In knowledge graphs, data is stored in subject-predicate-object triples. E.g. here is how I think numeric data would be stored in a knowledge graph with HDO as one of the involved mid-level ontologies.

<tree x> <is a> <arb:tree>
<arb:tree> <owl:subclassOf> <bfo:object>

<arb:tree height> <owl:subclassOf> <bfo:quality>
<arb:tree> <bfo:has quality> <arb:tree height>

<arb:tree height measurement> <owl:subclassOf> <hdo:measurement process>
<arb:tree height> <obi:is_specified_input_of> <arb: tree height measurement>

<arb:tree height datum> <owl:subclassOf> <hdo:datum>
<arb:tree height datum> <obi:is_specified_output_of> <arb:tree height measurement>

Side note: I couldn't find a "measurement process" in OBO. Should we maybe provide that (maybe together with a "simulation process") as a subclass of planned process?

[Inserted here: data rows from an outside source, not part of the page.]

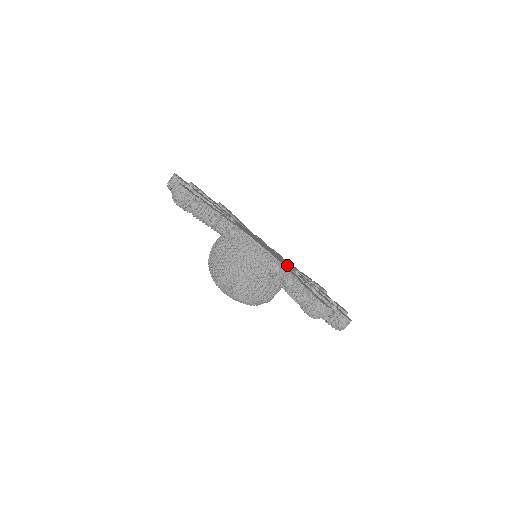
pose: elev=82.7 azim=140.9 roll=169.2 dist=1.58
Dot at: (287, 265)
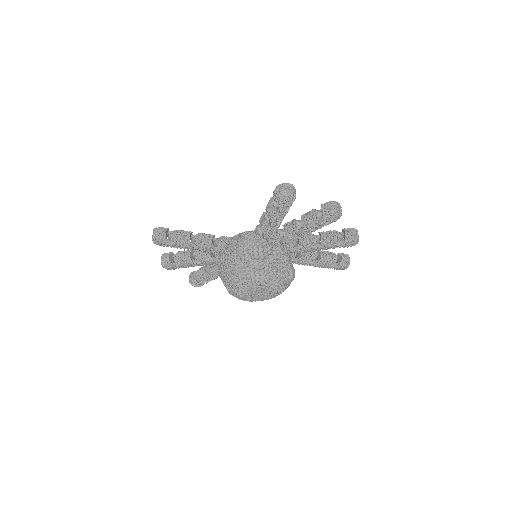
Dot at: occluded
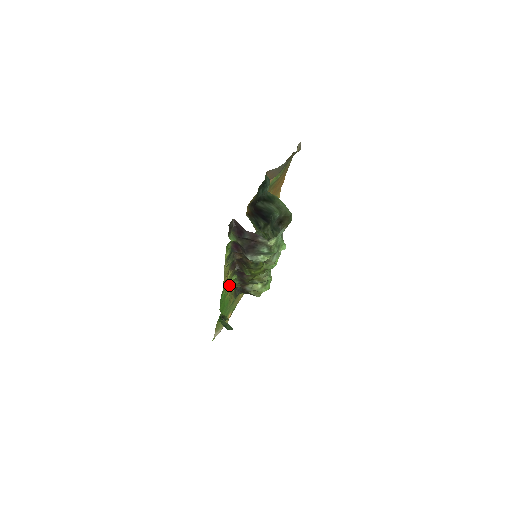
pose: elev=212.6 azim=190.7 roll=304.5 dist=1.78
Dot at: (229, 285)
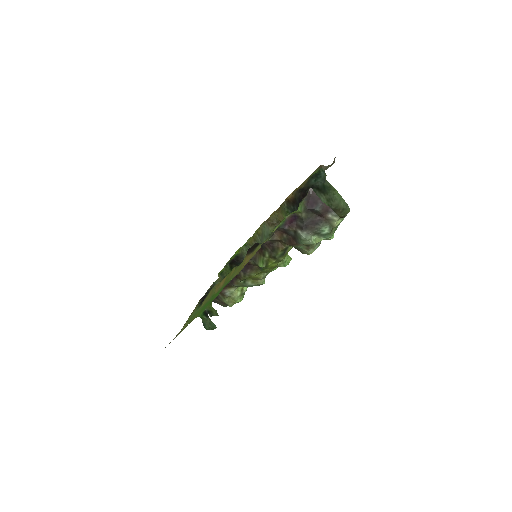
Dot at: (230, 276)
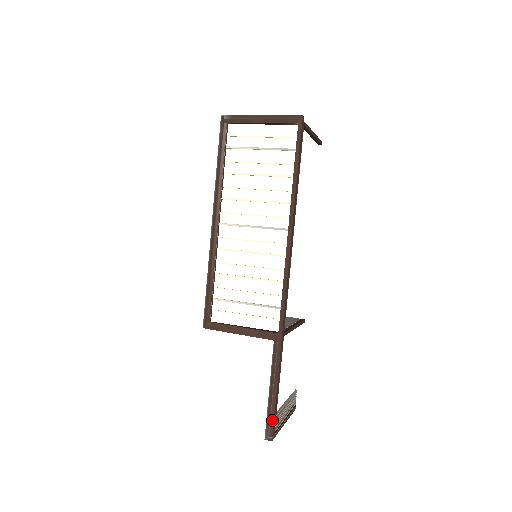
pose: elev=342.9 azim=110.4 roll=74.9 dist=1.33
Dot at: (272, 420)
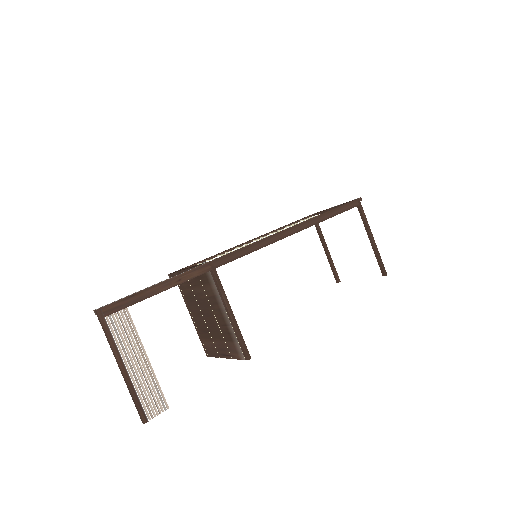
Dot at: (121, 299)
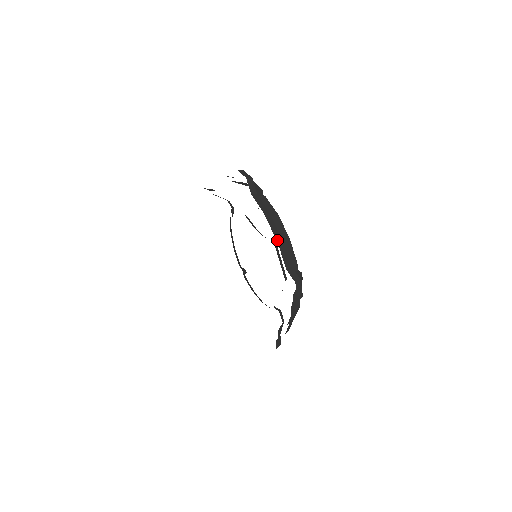
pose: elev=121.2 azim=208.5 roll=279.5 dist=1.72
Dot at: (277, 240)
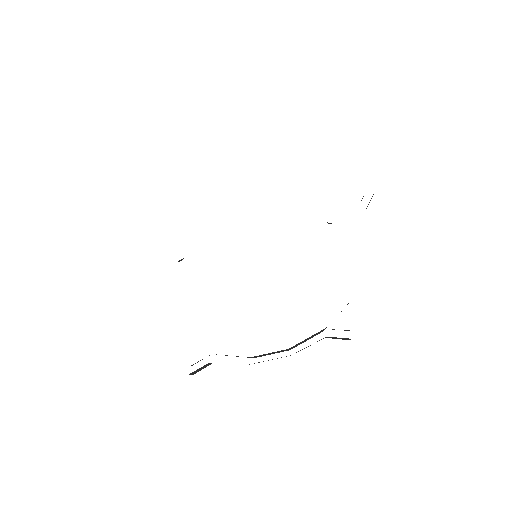
Dot at: occluded
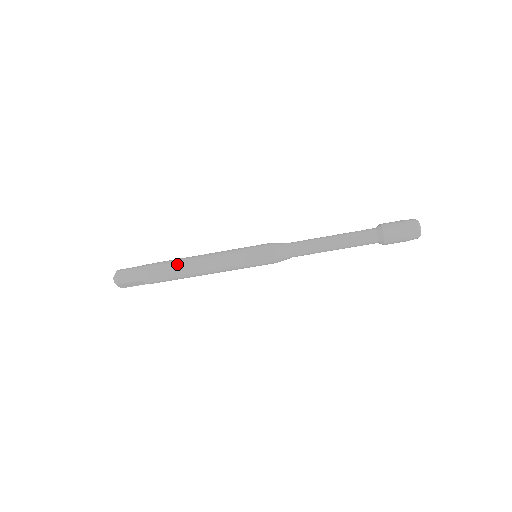
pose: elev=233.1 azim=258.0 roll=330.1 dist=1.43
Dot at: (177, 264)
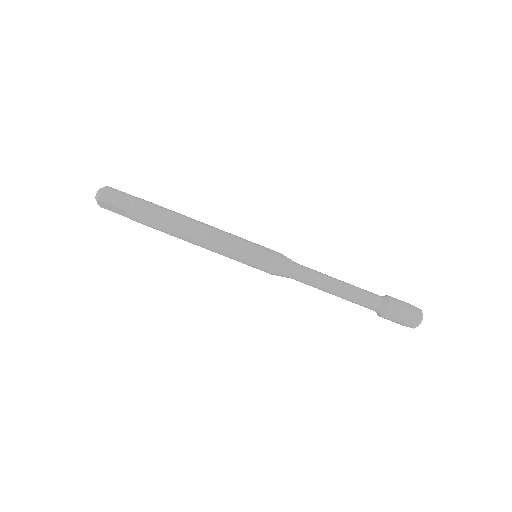
Dot at: (174, 217)
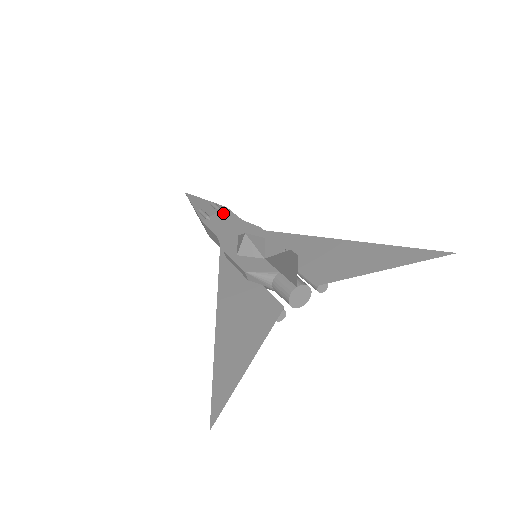
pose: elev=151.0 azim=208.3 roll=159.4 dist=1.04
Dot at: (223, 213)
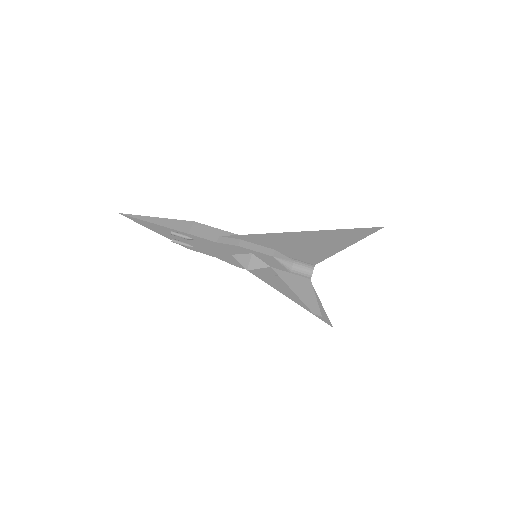
Dot at: (194, 240)
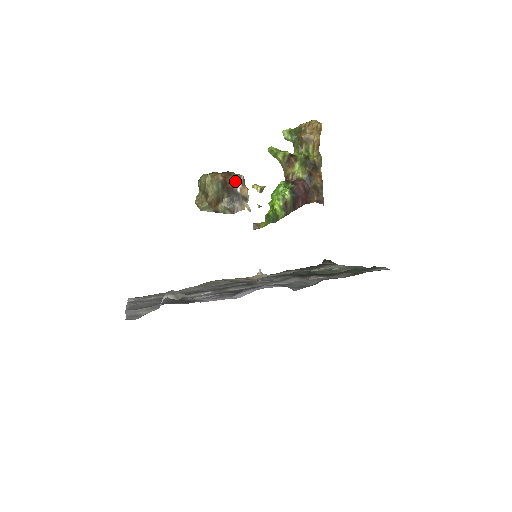
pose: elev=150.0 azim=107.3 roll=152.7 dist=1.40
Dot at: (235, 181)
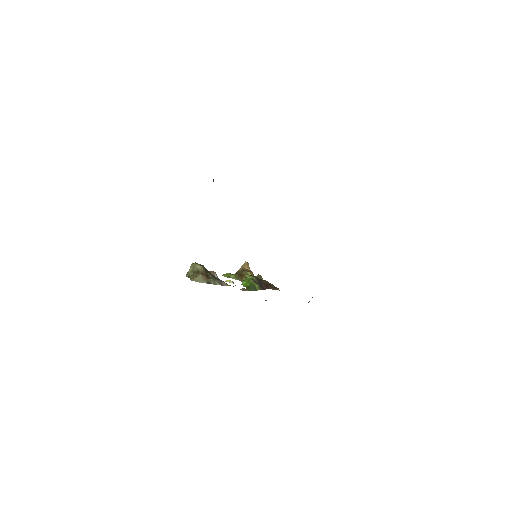
Dot at: (212, 273)
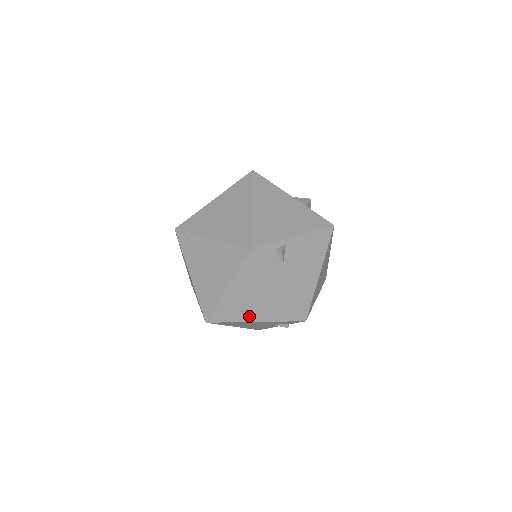
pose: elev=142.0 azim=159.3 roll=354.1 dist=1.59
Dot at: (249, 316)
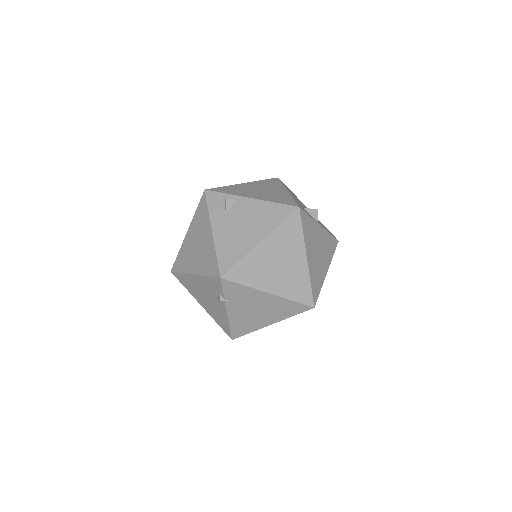
Dot at: (191, 266)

Now how to include the data type here? If our data type was a relation instead, it would be easy:

<arb:tree height datum> <rdf:value> <"13.37">
<arb:tree height datum> <hdo:data type> <hdo:decimal>
<hdo:decimal> <owl:subclassOf> <hdo:abstract data type>

In this scenario we should maybe rename data type to "has data type and abstract data type to "data type" to make it more simple for other ontology users. Another example of where it is done like this as well is CSVW.

If we keep our current data type, one would still need a relation for connecting the value(s) to an abstract data type as far as I can envision that:

<arb:tree height datum> <hdo:has abstract data type> <hdo:decimal>

But what is then the data type? I think, if we take our definition literally, ("Information which identifies the abstract data type...") that triple above as a whole is the data type. And we can have triples as subjects of other triples in RDF (https://www.w3.org/2021/12/rdf-star.html#introduction):

<< <arb:tree height datum> <hdo:has abstract data type> <hdo:decimal> >> <is a> <hdo:data type>

Side note: Since a data type can also be misinformation according to our comment on that term, data type should maybe rather be a subclass of signifier than of information.

What do you think of this? Am I missing something here?